* [Exercise details]: All that is wanted is the exact text of each line from the one with "Where is the air" to the close of the listing, ends included.

* [Task inputs]:
□ □ □

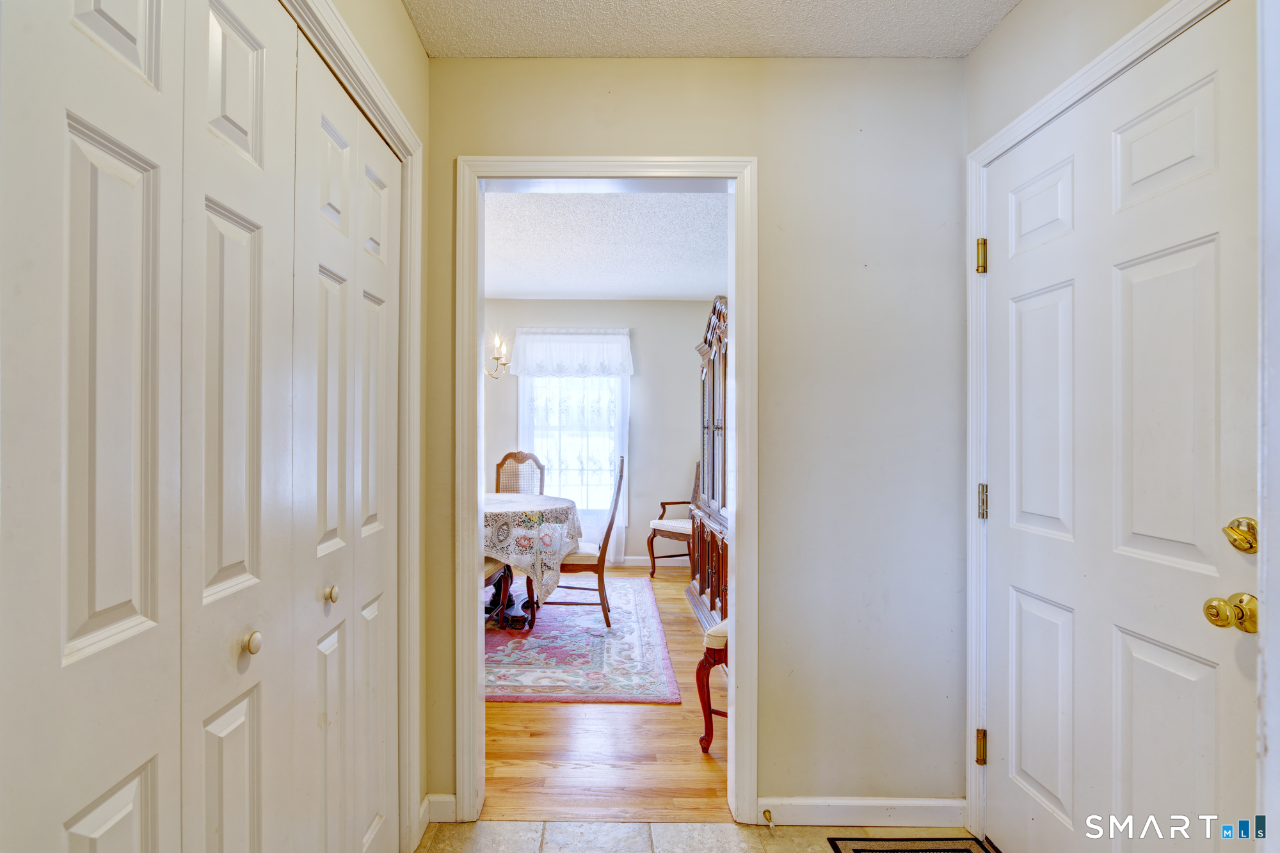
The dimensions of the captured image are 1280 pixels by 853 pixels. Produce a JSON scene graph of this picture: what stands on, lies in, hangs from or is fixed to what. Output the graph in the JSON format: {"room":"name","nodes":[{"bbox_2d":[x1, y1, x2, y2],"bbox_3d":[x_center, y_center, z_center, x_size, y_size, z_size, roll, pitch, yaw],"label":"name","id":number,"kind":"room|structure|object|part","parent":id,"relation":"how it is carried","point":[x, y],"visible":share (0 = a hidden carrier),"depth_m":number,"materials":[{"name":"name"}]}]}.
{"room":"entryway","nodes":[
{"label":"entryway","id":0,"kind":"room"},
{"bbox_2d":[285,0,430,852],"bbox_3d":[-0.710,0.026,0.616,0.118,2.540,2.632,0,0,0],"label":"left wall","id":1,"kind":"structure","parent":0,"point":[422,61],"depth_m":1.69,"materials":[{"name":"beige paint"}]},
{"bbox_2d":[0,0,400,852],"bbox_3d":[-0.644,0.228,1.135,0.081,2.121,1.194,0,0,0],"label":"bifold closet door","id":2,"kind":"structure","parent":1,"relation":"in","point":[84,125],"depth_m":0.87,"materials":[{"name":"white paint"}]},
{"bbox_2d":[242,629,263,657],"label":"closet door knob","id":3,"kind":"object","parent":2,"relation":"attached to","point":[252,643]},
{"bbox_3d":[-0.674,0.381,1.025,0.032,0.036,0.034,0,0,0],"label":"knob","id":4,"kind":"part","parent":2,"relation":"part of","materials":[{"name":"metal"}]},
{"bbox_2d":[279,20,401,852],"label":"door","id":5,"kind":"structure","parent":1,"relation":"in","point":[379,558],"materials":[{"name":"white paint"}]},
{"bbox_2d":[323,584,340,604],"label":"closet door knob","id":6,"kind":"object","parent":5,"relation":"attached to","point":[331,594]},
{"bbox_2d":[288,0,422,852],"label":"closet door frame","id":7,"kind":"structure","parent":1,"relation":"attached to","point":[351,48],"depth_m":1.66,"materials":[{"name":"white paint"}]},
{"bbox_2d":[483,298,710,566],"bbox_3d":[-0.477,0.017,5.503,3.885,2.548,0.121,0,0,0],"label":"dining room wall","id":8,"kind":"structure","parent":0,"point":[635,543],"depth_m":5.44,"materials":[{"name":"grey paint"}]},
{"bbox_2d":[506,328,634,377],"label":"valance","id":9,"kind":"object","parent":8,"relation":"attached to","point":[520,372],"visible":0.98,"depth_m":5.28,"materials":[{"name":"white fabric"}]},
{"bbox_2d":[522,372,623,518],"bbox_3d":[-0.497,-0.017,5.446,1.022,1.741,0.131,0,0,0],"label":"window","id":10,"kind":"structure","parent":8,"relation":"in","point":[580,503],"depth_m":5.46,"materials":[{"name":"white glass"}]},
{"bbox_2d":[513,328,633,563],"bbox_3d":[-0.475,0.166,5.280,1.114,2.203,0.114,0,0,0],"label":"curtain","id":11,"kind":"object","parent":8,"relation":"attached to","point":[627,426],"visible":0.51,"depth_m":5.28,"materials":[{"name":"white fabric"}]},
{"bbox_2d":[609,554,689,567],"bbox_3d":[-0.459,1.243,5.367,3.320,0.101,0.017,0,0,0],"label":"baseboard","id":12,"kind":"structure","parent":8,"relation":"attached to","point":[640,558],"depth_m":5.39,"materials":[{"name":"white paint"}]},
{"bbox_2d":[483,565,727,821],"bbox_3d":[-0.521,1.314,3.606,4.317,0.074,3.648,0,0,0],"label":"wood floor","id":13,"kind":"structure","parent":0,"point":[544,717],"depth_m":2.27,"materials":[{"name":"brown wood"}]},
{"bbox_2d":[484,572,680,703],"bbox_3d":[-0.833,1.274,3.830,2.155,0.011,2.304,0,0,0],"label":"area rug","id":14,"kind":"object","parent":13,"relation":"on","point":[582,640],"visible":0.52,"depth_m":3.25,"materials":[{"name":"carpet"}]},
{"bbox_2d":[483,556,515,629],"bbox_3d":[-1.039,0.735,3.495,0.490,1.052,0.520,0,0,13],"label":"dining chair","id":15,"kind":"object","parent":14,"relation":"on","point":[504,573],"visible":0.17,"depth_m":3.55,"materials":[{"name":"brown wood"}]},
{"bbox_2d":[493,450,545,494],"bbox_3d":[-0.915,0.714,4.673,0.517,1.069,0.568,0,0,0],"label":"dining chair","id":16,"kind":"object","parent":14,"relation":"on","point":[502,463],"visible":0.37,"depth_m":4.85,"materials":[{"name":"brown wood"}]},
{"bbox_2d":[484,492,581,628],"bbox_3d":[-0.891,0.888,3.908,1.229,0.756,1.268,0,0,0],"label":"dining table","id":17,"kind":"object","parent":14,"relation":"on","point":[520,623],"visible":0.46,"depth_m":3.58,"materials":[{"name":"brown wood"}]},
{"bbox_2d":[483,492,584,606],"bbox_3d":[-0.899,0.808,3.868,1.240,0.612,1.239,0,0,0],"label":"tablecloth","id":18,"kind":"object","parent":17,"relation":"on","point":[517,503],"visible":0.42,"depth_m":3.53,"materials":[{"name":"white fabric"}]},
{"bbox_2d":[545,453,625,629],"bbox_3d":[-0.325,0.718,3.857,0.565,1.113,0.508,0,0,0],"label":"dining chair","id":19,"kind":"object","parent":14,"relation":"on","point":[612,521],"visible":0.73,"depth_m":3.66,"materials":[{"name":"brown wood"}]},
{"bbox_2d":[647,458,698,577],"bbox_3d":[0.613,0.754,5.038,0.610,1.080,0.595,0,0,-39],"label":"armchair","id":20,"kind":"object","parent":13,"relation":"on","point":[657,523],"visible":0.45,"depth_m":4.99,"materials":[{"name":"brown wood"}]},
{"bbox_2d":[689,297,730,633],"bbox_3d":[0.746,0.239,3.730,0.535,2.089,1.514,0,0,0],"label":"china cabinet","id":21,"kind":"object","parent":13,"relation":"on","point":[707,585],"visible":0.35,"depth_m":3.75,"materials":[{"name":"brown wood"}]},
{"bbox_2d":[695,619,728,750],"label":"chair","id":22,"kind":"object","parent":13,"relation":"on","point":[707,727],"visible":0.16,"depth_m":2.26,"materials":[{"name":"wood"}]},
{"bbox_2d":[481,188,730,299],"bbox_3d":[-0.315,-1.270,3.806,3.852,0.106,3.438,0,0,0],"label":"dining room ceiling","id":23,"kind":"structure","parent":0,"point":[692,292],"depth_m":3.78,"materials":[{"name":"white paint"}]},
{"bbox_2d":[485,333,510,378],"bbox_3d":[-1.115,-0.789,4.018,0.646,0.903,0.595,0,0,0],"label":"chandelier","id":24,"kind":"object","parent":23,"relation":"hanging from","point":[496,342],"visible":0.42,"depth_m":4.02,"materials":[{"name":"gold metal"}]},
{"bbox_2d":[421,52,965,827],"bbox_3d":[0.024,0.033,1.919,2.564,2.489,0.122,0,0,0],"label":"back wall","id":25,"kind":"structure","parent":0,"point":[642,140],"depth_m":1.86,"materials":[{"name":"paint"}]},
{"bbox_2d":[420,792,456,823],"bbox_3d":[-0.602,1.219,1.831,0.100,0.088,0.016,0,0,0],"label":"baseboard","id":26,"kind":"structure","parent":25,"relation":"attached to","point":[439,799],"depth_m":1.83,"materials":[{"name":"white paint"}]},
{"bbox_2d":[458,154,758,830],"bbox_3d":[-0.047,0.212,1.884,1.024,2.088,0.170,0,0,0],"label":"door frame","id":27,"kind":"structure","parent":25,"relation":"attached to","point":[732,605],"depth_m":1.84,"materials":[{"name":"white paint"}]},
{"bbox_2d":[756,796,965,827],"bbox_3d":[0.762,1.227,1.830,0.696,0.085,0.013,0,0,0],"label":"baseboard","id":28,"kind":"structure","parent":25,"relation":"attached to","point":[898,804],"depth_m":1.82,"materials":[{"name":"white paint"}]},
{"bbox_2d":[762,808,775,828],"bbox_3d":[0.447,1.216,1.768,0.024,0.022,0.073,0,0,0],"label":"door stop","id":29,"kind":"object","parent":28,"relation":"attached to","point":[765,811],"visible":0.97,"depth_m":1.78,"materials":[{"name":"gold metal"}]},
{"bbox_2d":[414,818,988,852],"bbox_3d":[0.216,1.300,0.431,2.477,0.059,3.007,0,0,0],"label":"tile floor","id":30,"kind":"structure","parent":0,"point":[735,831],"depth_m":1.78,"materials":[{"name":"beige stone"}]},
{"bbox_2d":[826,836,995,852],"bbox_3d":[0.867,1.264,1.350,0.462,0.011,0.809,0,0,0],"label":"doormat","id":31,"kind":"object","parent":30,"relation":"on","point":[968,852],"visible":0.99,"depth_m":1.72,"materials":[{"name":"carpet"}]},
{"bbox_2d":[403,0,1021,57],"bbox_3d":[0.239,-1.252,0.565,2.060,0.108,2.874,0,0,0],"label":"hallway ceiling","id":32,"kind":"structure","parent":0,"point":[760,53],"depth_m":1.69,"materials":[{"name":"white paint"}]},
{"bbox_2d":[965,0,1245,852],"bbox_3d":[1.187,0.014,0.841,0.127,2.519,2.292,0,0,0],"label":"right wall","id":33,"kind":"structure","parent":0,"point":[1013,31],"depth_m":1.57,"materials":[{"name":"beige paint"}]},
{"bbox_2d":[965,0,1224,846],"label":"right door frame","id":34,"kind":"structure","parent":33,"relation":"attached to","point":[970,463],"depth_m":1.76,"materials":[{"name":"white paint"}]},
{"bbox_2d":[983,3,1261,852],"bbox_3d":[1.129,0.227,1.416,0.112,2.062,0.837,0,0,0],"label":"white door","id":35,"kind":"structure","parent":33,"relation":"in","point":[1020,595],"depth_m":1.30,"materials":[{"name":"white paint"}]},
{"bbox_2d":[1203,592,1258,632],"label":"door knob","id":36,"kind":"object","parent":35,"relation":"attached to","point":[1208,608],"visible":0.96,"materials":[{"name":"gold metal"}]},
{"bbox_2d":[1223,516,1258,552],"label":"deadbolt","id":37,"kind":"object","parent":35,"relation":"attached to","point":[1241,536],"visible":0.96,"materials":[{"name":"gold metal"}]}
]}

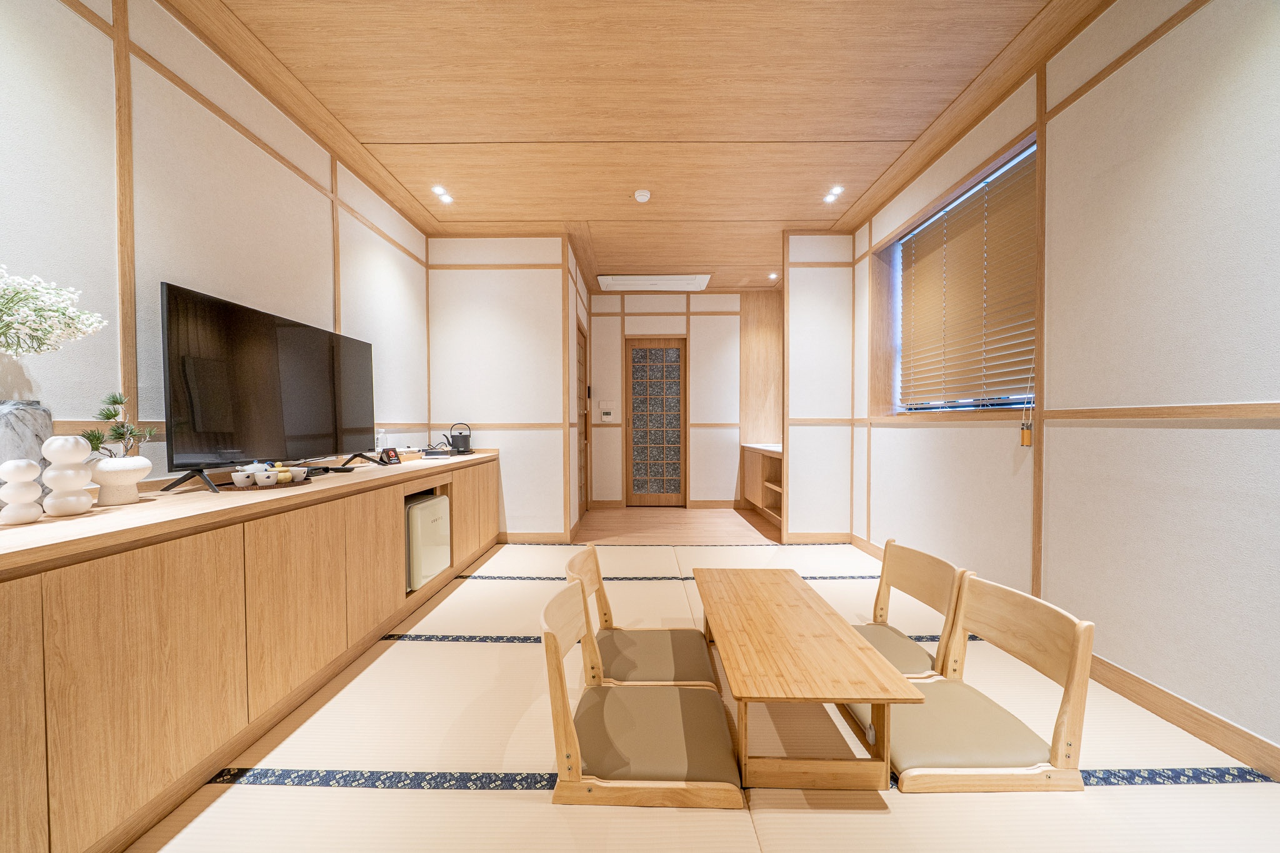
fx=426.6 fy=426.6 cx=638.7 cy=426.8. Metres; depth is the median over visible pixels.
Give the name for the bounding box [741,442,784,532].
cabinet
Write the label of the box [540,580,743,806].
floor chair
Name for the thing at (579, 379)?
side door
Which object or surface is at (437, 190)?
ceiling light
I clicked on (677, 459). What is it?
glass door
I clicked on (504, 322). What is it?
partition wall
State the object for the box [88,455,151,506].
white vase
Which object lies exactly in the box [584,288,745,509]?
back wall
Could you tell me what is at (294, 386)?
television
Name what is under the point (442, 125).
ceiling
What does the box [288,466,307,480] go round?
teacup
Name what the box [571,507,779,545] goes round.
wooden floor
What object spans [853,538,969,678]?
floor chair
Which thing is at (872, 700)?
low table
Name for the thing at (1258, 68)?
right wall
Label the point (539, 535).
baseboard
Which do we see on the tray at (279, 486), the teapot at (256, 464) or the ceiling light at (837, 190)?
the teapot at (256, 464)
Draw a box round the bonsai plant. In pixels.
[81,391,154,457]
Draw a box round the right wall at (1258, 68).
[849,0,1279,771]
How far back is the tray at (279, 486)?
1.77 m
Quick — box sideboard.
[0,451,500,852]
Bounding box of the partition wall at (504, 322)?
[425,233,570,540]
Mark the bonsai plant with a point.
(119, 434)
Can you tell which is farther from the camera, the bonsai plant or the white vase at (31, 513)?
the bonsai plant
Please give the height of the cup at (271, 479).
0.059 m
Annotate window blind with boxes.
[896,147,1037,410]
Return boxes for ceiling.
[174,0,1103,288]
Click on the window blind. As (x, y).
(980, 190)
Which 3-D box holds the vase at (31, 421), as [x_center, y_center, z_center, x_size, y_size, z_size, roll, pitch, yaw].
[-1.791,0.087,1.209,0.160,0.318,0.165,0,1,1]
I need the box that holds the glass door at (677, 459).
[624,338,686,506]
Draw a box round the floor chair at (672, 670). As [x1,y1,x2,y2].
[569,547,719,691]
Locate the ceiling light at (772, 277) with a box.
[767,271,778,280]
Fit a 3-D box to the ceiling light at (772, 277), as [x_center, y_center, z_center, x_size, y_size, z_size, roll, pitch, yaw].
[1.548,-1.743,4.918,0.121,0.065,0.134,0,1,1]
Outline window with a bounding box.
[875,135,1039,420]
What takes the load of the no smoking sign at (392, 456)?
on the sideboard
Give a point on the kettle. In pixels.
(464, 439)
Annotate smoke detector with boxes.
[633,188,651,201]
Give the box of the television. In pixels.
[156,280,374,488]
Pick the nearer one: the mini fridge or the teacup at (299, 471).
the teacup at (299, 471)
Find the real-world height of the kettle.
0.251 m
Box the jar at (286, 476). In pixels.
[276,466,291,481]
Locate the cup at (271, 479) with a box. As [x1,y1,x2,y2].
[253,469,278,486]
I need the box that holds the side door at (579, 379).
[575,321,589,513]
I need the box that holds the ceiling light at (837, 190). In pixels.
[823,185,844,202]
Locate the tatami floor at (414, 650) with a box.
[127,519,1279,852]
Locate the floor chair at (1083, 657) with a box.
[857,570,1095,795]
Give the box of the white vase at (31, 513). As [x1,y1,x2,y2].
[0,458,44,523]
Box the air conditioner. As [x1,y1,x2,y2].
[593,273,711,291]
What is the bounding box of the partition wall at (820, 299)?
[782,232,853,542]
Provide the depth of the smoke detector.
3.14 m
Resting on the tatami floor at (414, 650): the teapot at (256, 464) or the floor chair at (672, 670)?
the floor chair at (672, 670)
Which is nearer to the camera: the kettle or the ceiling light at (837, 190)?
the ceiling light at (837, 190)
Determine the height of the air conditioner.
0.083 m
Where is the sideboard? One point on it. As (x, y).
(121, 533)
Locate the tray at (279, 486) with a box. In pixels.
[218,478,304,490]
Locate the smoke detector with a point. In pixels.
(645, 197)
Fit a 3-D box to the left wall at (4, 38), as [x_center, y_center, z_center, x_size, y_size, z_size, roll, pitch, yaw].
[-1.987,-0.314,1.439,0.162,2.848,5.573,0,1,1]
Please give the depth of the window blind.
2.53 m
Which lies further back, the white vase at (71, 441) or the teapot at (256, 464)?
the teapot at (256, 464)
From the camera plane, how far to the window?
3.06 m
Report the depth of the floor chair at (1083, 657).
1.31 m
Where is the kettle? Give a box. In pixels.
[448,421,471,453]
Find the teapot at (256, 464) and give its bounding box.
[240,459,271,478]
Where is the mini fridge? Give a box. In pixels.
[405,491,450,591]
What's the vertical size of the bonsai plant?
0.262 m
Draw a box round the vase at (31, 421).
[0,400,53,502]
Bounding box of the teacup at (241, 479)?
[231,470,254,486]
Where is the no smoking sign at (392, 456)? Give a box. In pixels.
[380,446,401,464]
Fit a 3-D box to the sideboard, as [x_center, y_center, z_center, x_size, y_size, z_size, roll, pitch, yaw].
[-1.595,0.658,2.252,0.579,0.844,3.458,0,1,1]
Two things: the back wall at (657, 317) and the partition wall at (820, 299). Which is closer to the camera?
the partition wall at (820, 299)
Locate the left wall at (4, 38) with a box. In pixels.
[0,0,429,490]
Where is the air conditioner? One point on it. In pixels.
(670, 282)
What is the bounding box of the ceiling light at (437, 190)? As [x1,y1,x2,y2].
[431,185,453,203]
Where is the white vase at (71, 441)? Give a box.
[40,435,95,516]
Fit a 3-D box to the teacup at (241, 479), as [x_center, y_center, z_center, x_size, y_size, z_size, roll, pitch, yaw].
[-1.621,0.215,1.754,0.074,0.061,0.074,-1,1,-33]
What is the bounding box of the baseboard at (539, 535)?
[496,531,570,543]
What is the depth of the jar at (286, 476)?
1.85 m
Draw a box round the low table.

□ □ □

* [Solved exercise]:
Where is the air conditioner? One point on it. In pixels.
(670, 282)
What is the bounding box of the ceiling light at (437, 190)? As [x1,y1,x2,y2].
[431,185,453,203]
Where is the white vase at (71, 441)? Give a box.
[40,435,95,516]
Fit a 3-D box to the teacup at (241, 479), as [x_center, y_center, z_center, x_size, y_size, z_size, roll, pitch, yaw].
[-1.621,0.215,1.754,0.074,0.061,0.074,-1,1,-33]
What is the bounding box of the baseboard at (539, 535)?
[496,531,570,543]
What is the depth of the jar at (286, 476)?
1.85 m
Draw a box round the low table.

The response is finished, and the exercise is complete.